Voici maintenant six ans que Nadav Lapid, cinéaste israélien au spectre esthétique inégalé, réitère dans son œuvre des adieux personnels à son pays. Synonymes (2019) ouvrit le bal en reconstituant le raptus monacal qui, à un jeune âge, le conduisit à Paris dans les années 1990. Le Genou d’Ahed (2021), évoquant la tournée amère d’un alter ego victime de la censure dans un hameau du désert israélien, enfonça le clou en accompagnant la décision simultanée du réalisateur de quitter son pays pour s’installer dans la capitale française.
Oui, étrange persistance, y revient aujourd’hui sous le ciel d’apocalypse qui s’est ouvert dans la région à compter du 7 octobre 2023. Voilà, d’un mot défini, l’ambition effarée du film de tenter de descendre, par tous les moyens utiles et inutiles propres au cinéma, dans les profondeurs d’un enfer qui voit chacune des parties en présence ne désormais plus rêver à rien si ce n’est à anéantir l’autre.

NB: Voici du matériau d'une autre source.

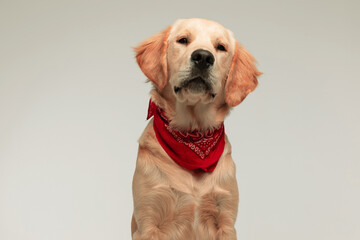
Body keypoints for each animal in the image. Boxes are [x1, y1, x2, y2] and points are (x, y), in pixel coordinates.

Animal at [131, 17, 260, 239]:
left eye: (221, 47)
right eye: (183, 40)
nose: (203, 57)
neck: (193, 134)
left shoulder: (225, 219)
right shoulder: (148, 220)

Un film qui ne se révèle ni militant ni satirique, mais comme une recherche en temps réel – tâtonnante et vibratile, emphatique et enfiévrée – d’une expression, d’une forme, d’un art, qui soient au diapason de la situation du moment. Pour cela, point n’est besoin de filmer la destruction, seulement l’acquiescement à la barbarie. Soit un art frénétique et grotesque à la fois, qui embrasse plutôt qu’il n’observe les recoins infectés de l’humanité, collecte les immondices de l’âme humaine, s’affronte à la cruauté, à l’obscénité, au cynisme, auxquels elle peut, sans se détruire, condescendre. Quelque chose d’assez repoussant à concevoir, douloureux à recevoir, captivant à percevoir.